On Sunday, Vitalik Buterin, the co-founder of Ethereum, offered his opinions on what regulations should be imposed on the cryptocurrency sector. By legitimising cryptocurrencies as an asset class, regulation may make them more appealing to traditional financial institutions. But new laws and regulations might also change the very nature of the sector, especially in relation to ideas like decentralisation and censorship resistance.
The crypto business shouldn’t, in his opinion, be “enthusiastically” pursuing massive institutional funding at top speed. He claimed that regulations that restrict how the crypto space can operate internally while making it more difficult for projects to get traction with the general public are considerably worse than those that don’t.
According to a recent Fidelity Investments study, regulatory ambiguity is considered as a barrier to institutional cryptocurrency investment. A lack of regulatory certainty, according to 16% of the more than 1,000 institutional investors surveyed for the Institutional Investor Digital Assets Study, is a barrier to investing in digital assets.
However, more than eight out of ten (81%) of the institutional investors polled believe that digital assets play a part in investment portfolios. In addition, a Bitcoin ETF piqued the interest of 43% of institutional investors.

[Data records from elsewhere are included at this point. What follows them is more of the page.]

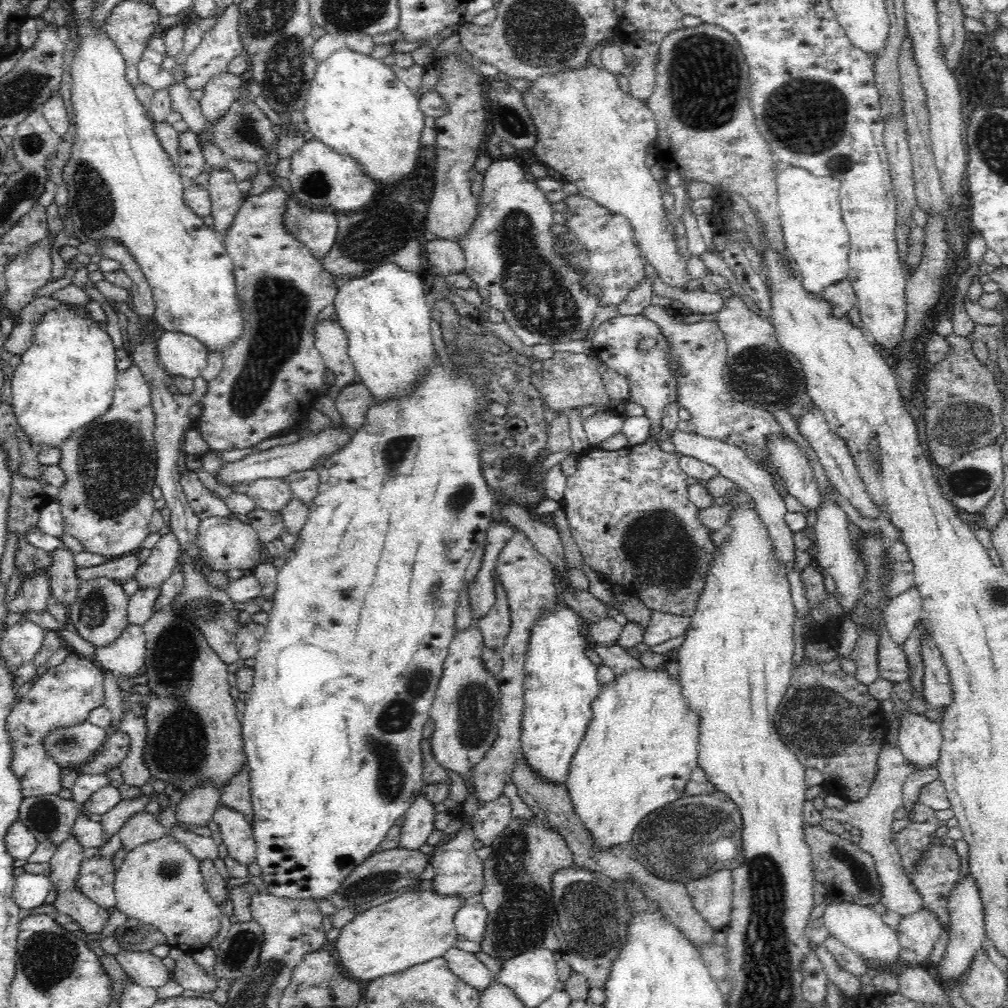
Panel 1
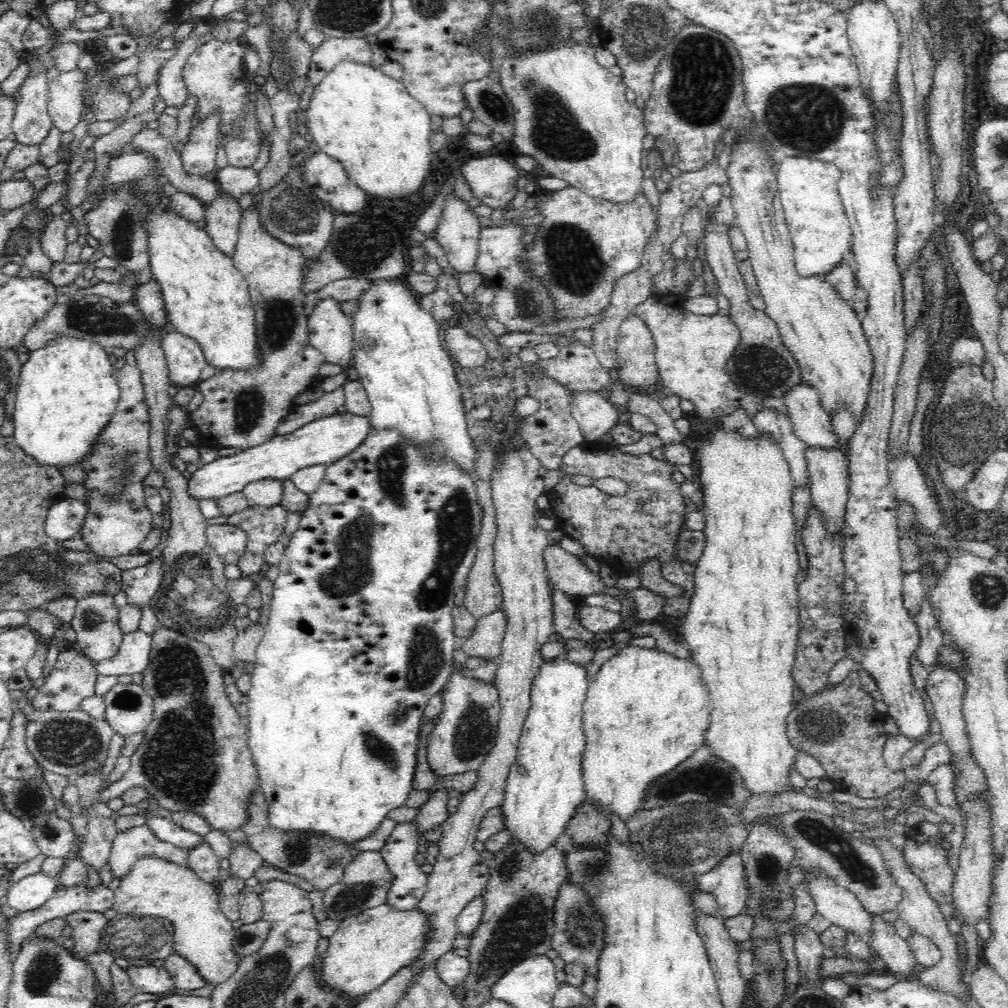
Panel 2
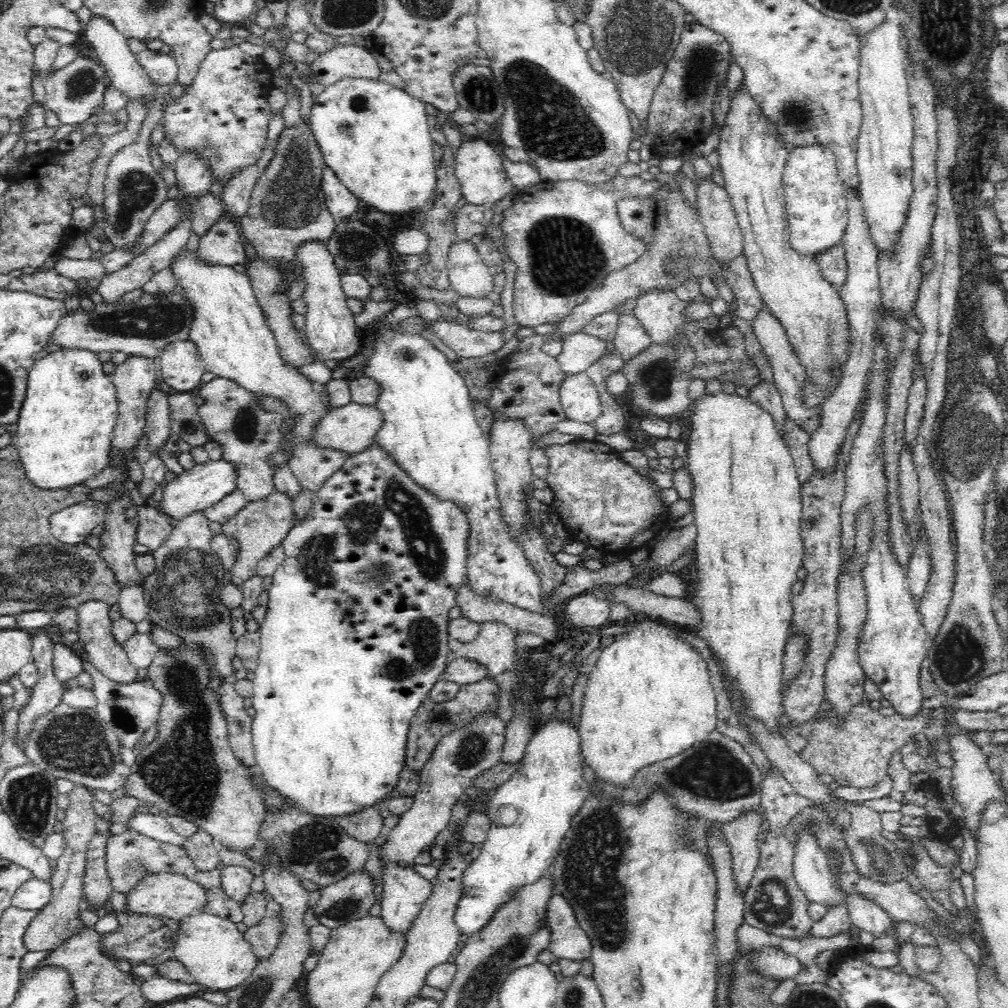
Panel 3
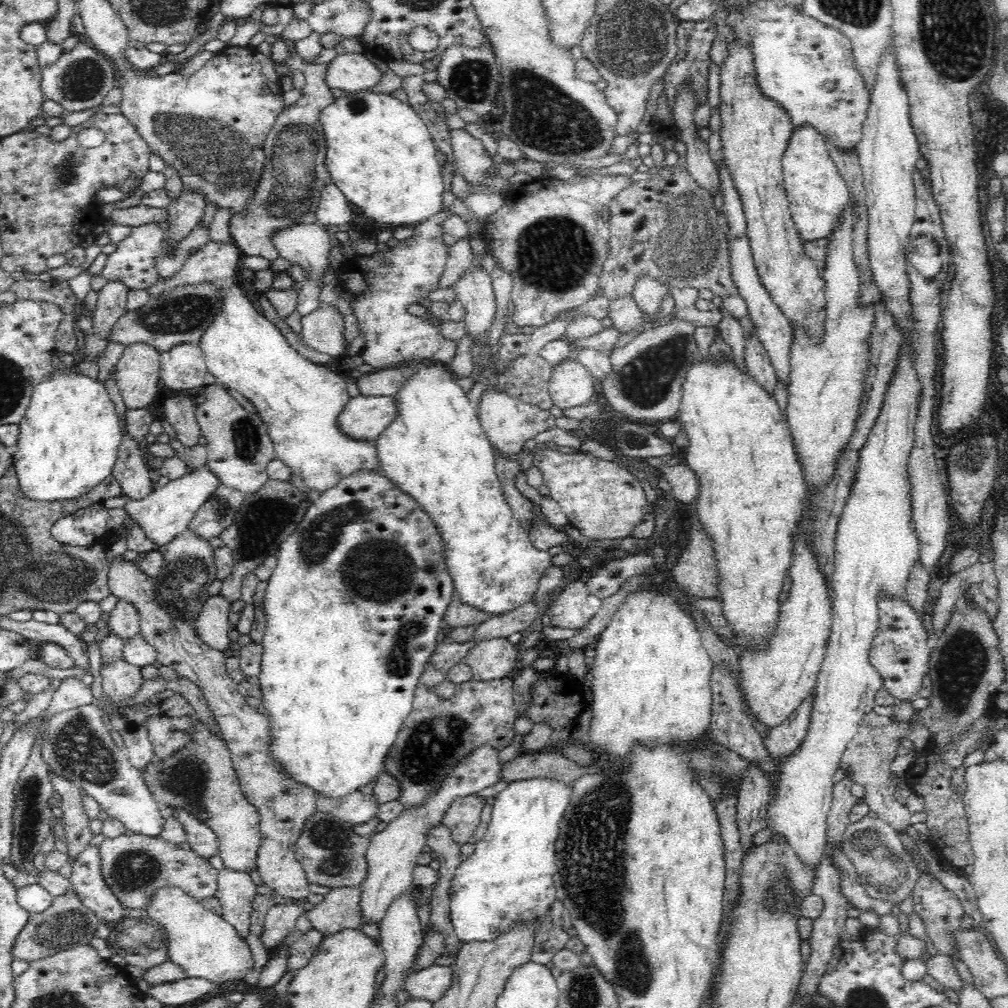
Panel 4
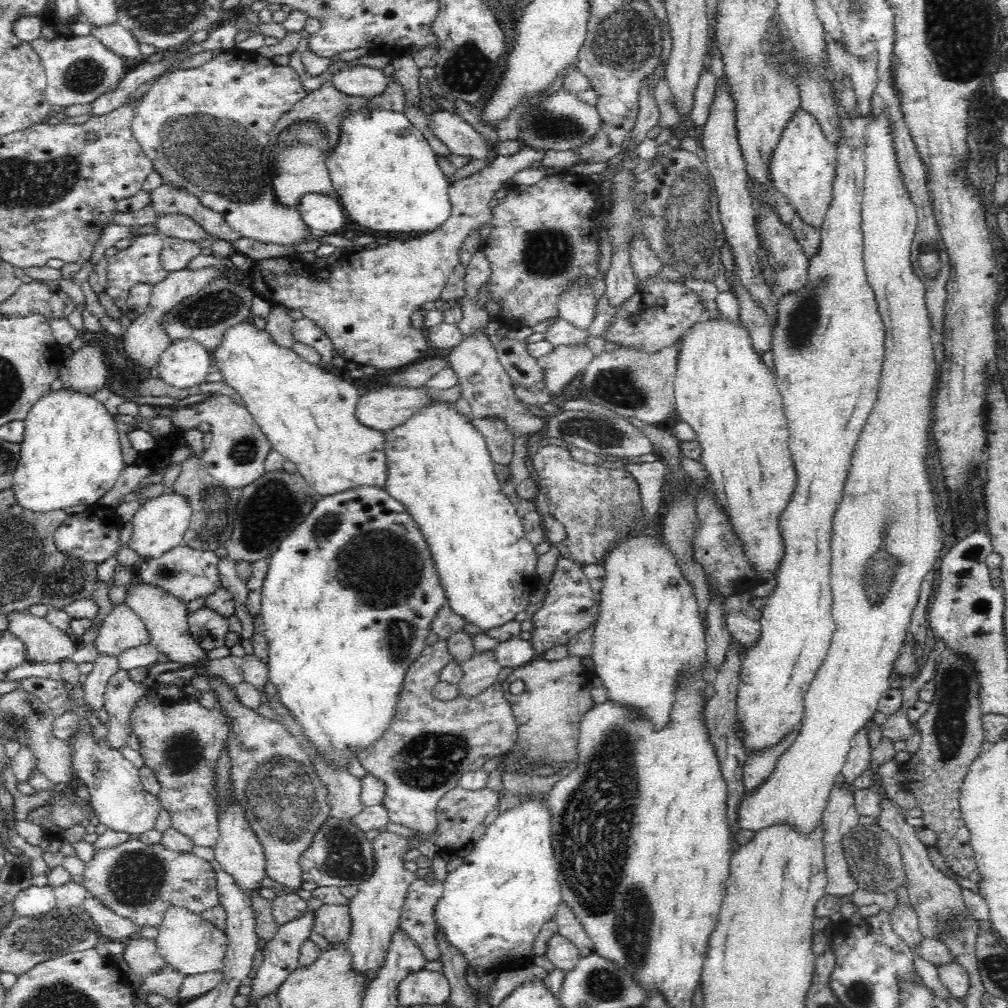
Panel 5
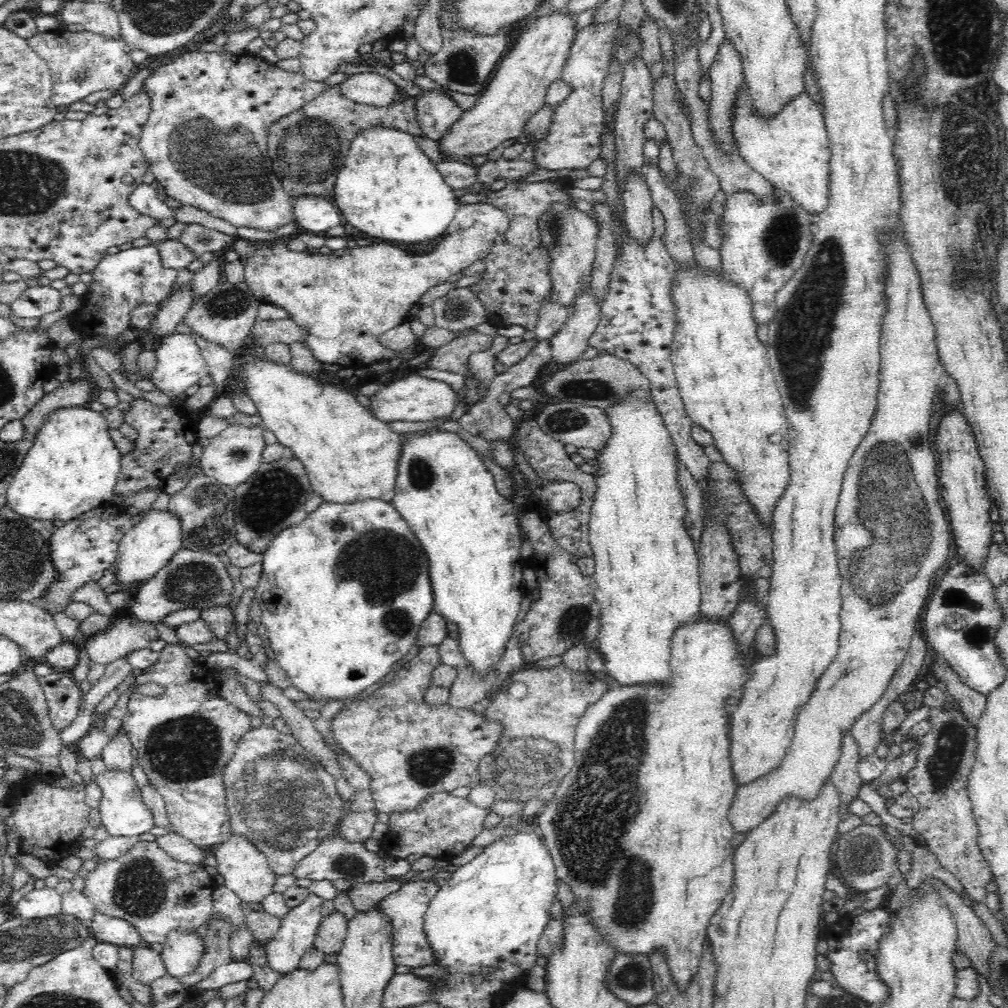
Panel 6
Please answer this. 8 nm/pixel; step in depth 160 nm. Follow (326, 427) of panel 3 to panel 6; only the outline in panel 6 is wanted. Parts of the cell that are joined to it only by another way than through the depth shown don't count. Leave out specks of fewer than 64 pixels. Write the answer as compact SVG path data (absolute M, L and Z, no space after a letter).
M417 372L388 385L381 385L380 392L372 398L372 416L380 423L393 421L426 422L448 417L456 408L456 391L446 382L420 376Z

Buterin said that he is “actually kinda happy a lot of the ETFs are getting delayed. The ecosystem needs time to mature before we get even more attention.”
Buterin separated the two types of legislative objectives he sees for the cryptocurrency market into improved consumer protection for those navigating the budding market and stopping the flow of illicit cryptocurrency, which he claimed is not limited to the DeFi space.
He seemed sceptical about mandating know-your-customer (KYC) standards for DeFi protocol front-ends. Financial organisations utilise such standards to combat money laundering, fraud, and corruption, but “hackers create custom code to connect with contracts,” getting beyond the typical KYC obstacles.
“It would annoy users but do nothing against hackers”
Buterin believes that certain DeFi restrictions, such as caps on how much leverage a user can use when trading, openness in code audits, and the requirement of “knowledge-based tests” rather than “plutocratic net-worth minimum norms,” could be more beneficial.
He further argued that regulations should be written to support the continued use of zero-knowledge proofs, a privacy-preserving cryptographic principle.